(Data to use begins)
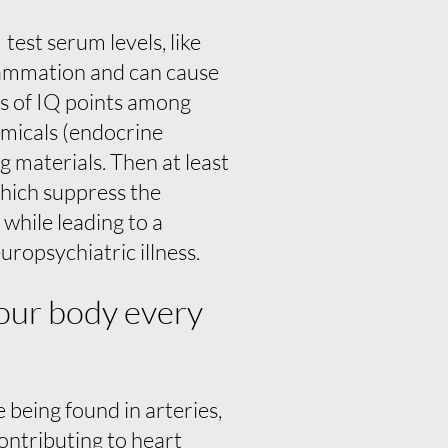
test serum levels, like
flammation and can cause
ss of IQ points among
emicals (endocrine
g materials. Then at least
which suppress the
hile leading to a
uropsychiatric illness.
 your body every
 being found in arteries,
 contributing to heart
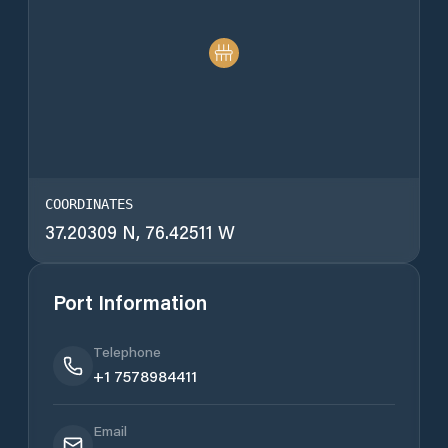
COORDINATES
37.20309 N, 76.42511 W
Port Information
Telephone
+1 7578984411
Email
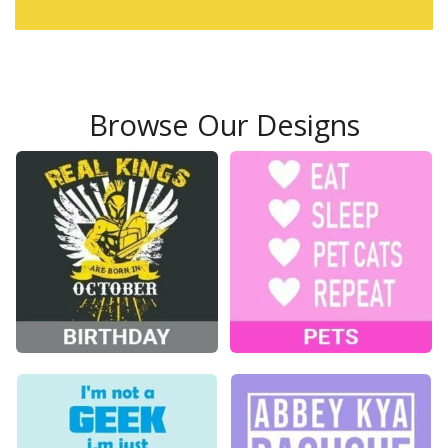
Browse Our Designs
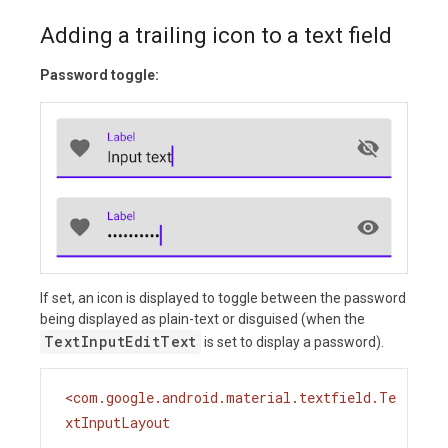
Adding a trailing icon to a text field
Password toggle:
If set, an icon is displayed to toggle between the password
being displayed as plain-text or disguised (when the
TextInputEditText
is set to display a password).
<
com.google.android.material.textfield.Te
xtInputLayout
...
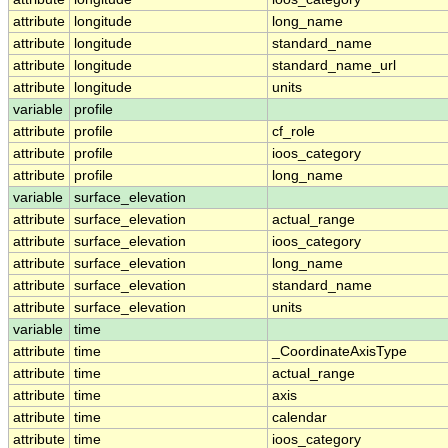
attribute
longitude
long_name
attribute
longitude
standard_name
attribute
longitude
standard_name_url
attribute
longitude
units
variable
profile
attribute
profile
cf_role
attribute
profile
ioos_category
attribute
profile
long_name
variable
surface_elevation
attribute
surface_elevation
actual_range
attribute
surface_elevation
ioos_category
attribute
surface_elevation
long_name
attribute
surface_elevation
standard_name
attribute
surface_elevation
units
variable
time
attribute
time
_CoordinateAxisType
attribute
time
actual_range
attribute
time
axis
attribute
time
calendar
attribute
time
ioos_category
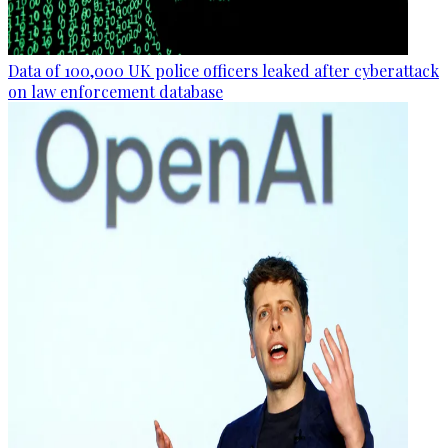
Data of 100,000 UK police officers leaked after cyberattack
on law enforcement database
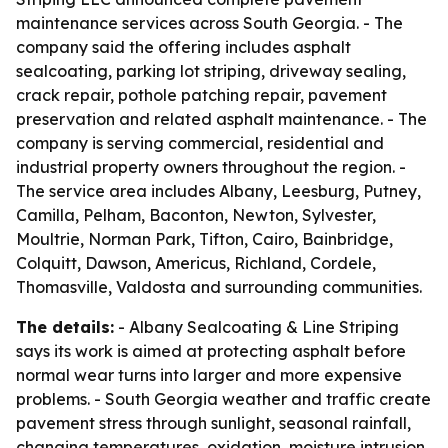
maintenance services across South Georgia. - The
company said the offering includes asphalt
sealcoating, parking lot striping, driveway sealing,
crack repair, pothole patching repair, pavement
preservation and related asphalt maintenance. - The
company is serving commercial, residential and
industrial property owners throughout the region. -
The service area includes Albany, Leesburg, Putney,
Camilla, Pelham, Baconton, Newton, Sylvester,
Moultrie, Norman Park, Tifton, Cairo, Bainbridge,
Colquitt, Dawson, Americus, Richland, Cordele,
Thomasville, Valdosta and surrounding communities.
The details:
- Albany Sealcoating & Line Striping
says its work is aimed at protecting asphalt before
normal wear turns into larger and more expensive
problems. - South Georgia weather and traffic create
pavement stress through sunlight, seasonal rainfall,
changing temperatures, oxidation, moisture intrusion,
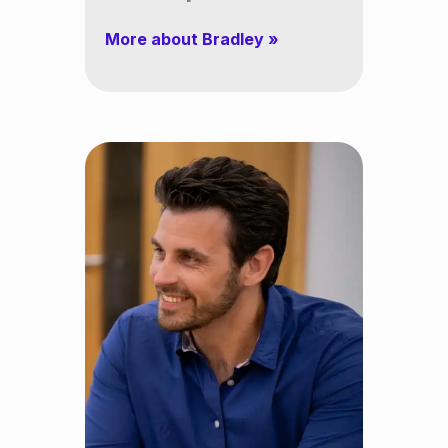
More about Bradley »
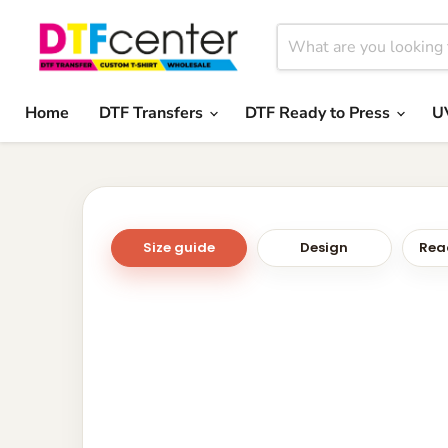
Home
DTF Transfers
DTF Ready to Press
U
Size guide
Design
Read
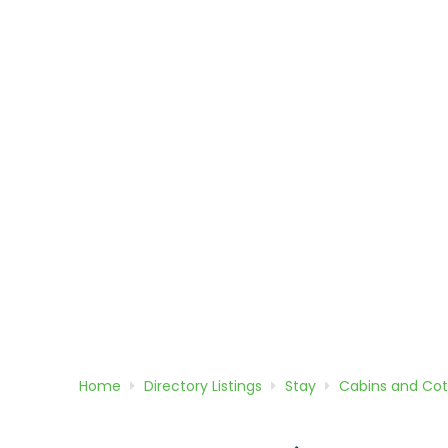
Home
Directory
Listings
Stay
Cabins and Co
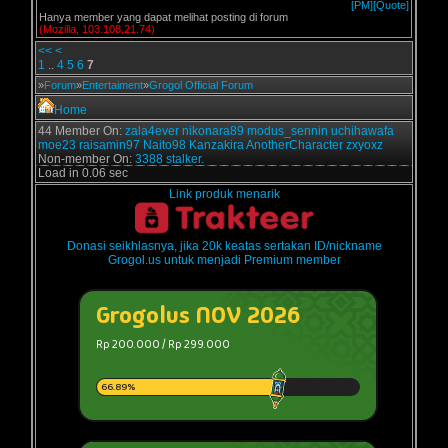
[PM]
[Quote]
Hanya member yang dapat melihat posting di forum
(Mozilla, 103.108.21.74)
<<
<
1
..
4
5
6
7
»
Forum
»
Entertaiment
»
Grogol Official Forum
Home
44 Member On:
zala4ever
nikonara89
modus_sennin
uchihawafa
moe23
raisamin97
Naito98
Kanzakira
AnotherCharacter
zxyoxz
Non-member On:
3388 stalker.
Load in 0.06 sec
Link produk menarik
Donasi seikhlasnya, jika 20k keatas sertakan ID/nickname
Grogol.us untuk menjadi Premium member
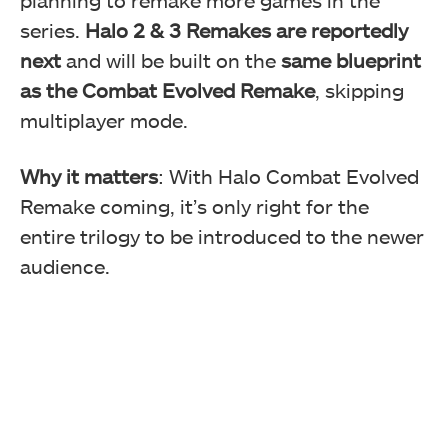
series.
Halo 2 & 3 Remakes are reportedly
next
and will be built on the
same blueprint
as the Combat Evolved Remake
, skipping
multiplayer mode.
Why it matters
: With Halo Combat Evolved
Remake coming, it’s only right for the
entire trilogy to be introduced to the newer
audience.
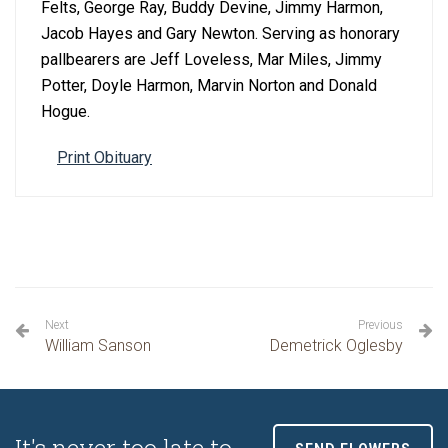
Felts, George Ray, Buddy Devine, Jimmy Harmon,
Jacob Hayes and Gary Newton. Serving as honorary
pallbearers are Jeff Loveless, Mar Miles, Jimmy
Potter, Doyle Harmon, Marvin Norton and Donald
Hogue.
Print Obituary
Next
Previous
William Sanson
Demetrick Oglesby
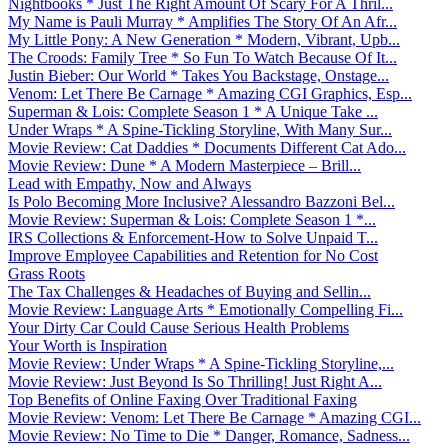
Nightbooks * Just The Right Amount Of Scary For A Thril...
My Name is Pauli Murray * Amplifies The Story Of An Afr...
My Little Pony: A New Generation * Modern, Vibrant, Upb...
The Croods: Family Tree * So Fun To Watch Because Of It...
Justin Bieber: Our World * Takes You Backstage, Onstage...
Venom: Let There Be Carnage * Amazing CGI Graphics, Esp...
Superman & Lois: Complete Season 1 * A Unique Take ...
Under Wraps * A Spine-Tickling Storyline, With Many Sur...
Movie Review: Cat Daddies * Documents Different Cat Ado...
Movie Review: Dune * A Modern Masterpiece – Brill...
Lead with Empathy, Now and Always
Is Polo Becoming More Inclusive? Alessandro Bazzoni Bel...
Movie Review: Superman & Lois: Complete Season 1 *...
IRS Collections & Enforcement-How to Solve Unpaid T...
Improve Employee Capabilities and Retention for No Cost
Grass Roots
The Tax Challenges & Headaches of Buying and Sellin...
Movie Review: Language Arts * Emotionally Compelling Fi...
Your Dirty Car Could Cause Serious Health Problems
Your Worth is Inspiration
Movie Review: Under Wraps * A Spine-Tickling Storyline,...
Movie Review: Just Beyond Is So Thrilling! Just Right A...
Top Benefits of Online Faxing Over Traditional Faxing
Movie Review: Venom: Let There Be Carnage * Amazing CGI...
Movie Review: No Time to Die * Danger, Romance, Sadness...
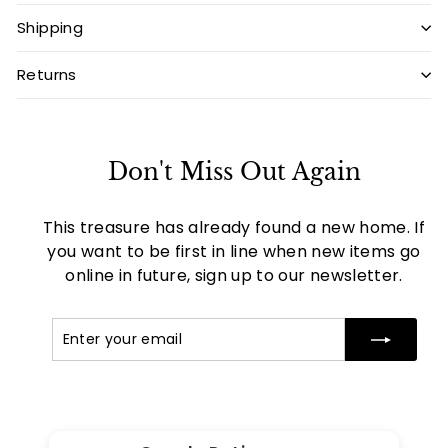
Shipping
Returns
Don't Miss Out Again
This treasure has already found a new home. If
you want to be first in line when new items go
online in future, sign up to our newsletter.
Enter
Subscribe
your
email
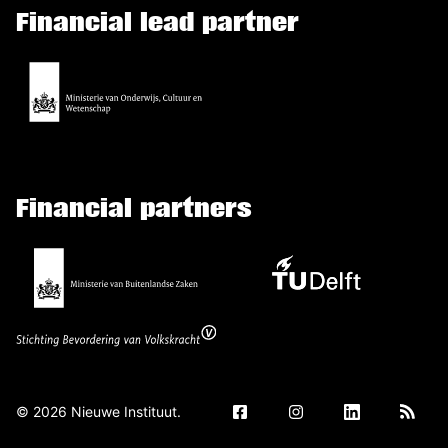
Financial lead partner
Financial partners
©
2026
Nieuwe Instituut.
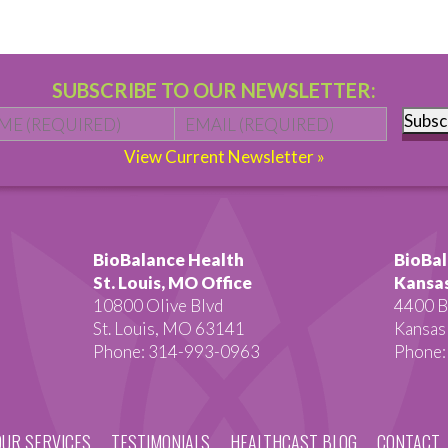
SUBSCRIBE TO OUR NEWSLETTER:
Name
*
First
Email
*
Subsc
View Current Newsletter »
BioBalance Health
BioBal
St. Louis, MO Office
Kansas
10800 Olive Blvd
4400 B
St. Louis, MO 63141
Kansas
Phone: 314-993-0963
Phone:
OUR SERVICES
TESTIMONIALS
HEALTHCAST BLOG
CONTACT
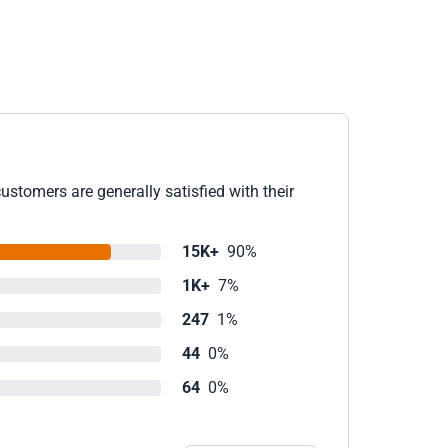
ustomers are generally satisfied with their
15K+
90%
1K+
7%
247
1%
44
0%
64
0%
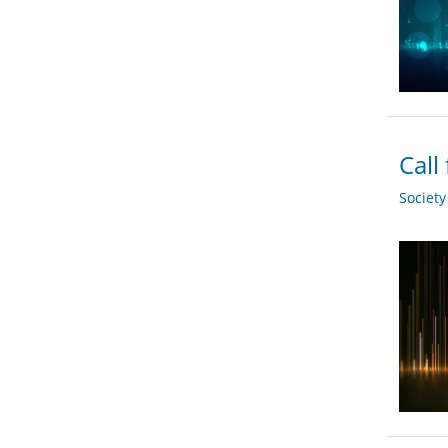
Call
Societ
(Data to use ends)
__What is expected__
Write out, word for word, the lines running from the one containing "SUBSCRIBE TO OUR" to the end of the data above; the pictures are to be left out.

__Answer for this exercise__
SUBSCRIBE TO OUR NEWSLETTER:
Name
*
First
Email
*
Subsc
View Current Newsletter »
BioBalance Health
BioBal
St. Louis, MO Office
Kansas
10800 Olive Blvd
4400 B
St. Louis, MO 63141
Kansas
Phone: 314-993-0963
Phone:
OUR SERVICES
TESTIMONIALS
HEALTHCAST BLOG
CONTACT
ustomers are generally satisfied with their
15K+
90%
1K+
7%
247
1%
44
0%
64
0%
Call
Societ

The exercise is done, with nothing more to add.